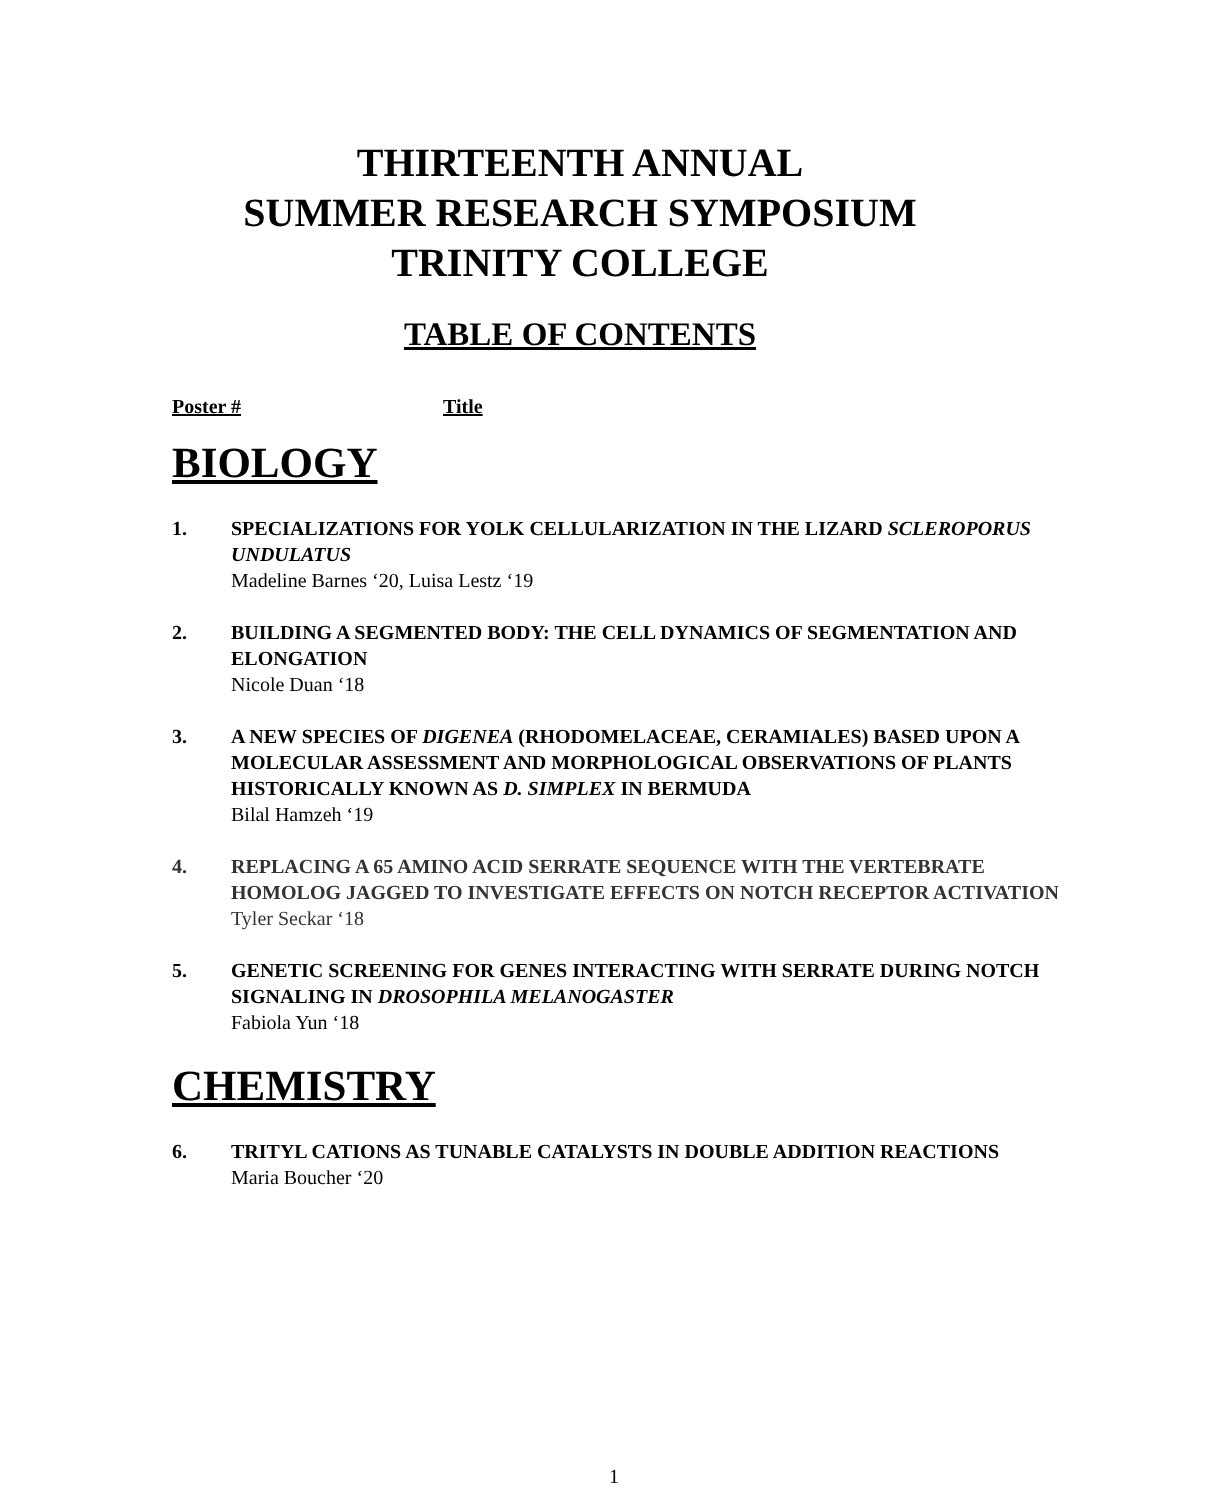THIRTEENTH ANNUAL
SUMMER RESEARCH SYMPOSIUM
TRINITY COLLEGE
TABLE OF CONTENTS
Poster # Title
BIOLOGY
1. SPECIALIZATIONS FOR YOLK CELLULARIZATION IN THE LIZARD SCLEROPORUS UNDULATUS
Madeline Barnes ‘20, Luisa Lestz ‘19
2. BUILDING A SEGMENTED BODY: THE CELL DYNAMICS OF SEGMENTATION AND ELONGATION
Nicole Duan ‘18
3. A NEW SPECIES OF DIGENEA (RHODOMELACEAE, CERAMIALES) BASED UPON A MOLECULAR ASSESSMENT AND MORPHOLOGICAL OBSERVATIONS OF PLANTS HISTORICALLY KNOWN AS D. SIMPLEX IN BERMUDA
Bilal Hamzeh ‘19
4. REPLACING A 65 AMINO ACID SERRATE SEQUENCE WITH THE VERTEBRATE HOMOLOG JAGGED TO INVESTIGATE EFFECTS ON NOTCH RECEPTOR ACTIVATION
Tyler Seckar ‘18
5. GENETIC SCREENING FOR GENES INTERACTING WITH SERRATE DURING NOTCH SIGNALING IN DROSOPHILA MELANOGASTER
Fabiola Yun ‘18
CHEMISTRY
6. TRITYL CATIONS AS TUNABLE CATALYSTS IN DOUBLE ADDITION REACTIONS
Maria Boucher ‘20
1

########

→ DIRECTIONS FOR THIS TASK: Transcribe each line above exactly, pictures excluded.

→ ANSWER TO THIS EXERCISE:
THIRTEENTH ANNUAL
SUMMER RESEARCH SYMPOSIUM
TRINITY COLLEGE
TABLE OF CONTENTS
Poster # Title
BIOLOGY
1. SPECIALIZATIONS FOR YOLK CELLULARIZATION IN THE LIZARD SCLEROPORUS UNDULATUS
Madeline Barnes ‘20, Luisa Lestz ‘19
2. BUILDING A SEGMENTED BODY: THE CELL DYNAMICS OF SEGMENTATION AND ELONGATION
Nicole Duan ‘18
3. A NEW SPECIES OF DIGENEA (RHODOMELACEAE, CERAMIALES) BASED UPON A MOLECULAR ASSESSMENT AND MORPHOLOGICAL OBSERVATIONS OF PLANTS HISTORICALLY KNOWN AS D. SIMPLEX IN BERMUDA
Bilal Hamzeh ‘19
4. REPLACING A 65 AMINO ACID SERRATE SEQUENCE WITH THE VERTEBRATE HOMOLOG JAGGED TO INVESTIGATE EFFECTS ON NOTCH RECEPTOR ACTIVATION
Tyler Seckar ‘18
5. GENETIC SCREENING FOR GENES INTERACTING WITH SERRATE DURING NOTCH SIGNALING IN DROSOPHILA MELANOGASTER
Fabiola Yun ‘18
CHEMISTRY
6. TRITYL CATIONS AS TUNABLE CATALYSTS IN DOUBLE ADDITION REACTIONS
Maria Boucher ‘20
1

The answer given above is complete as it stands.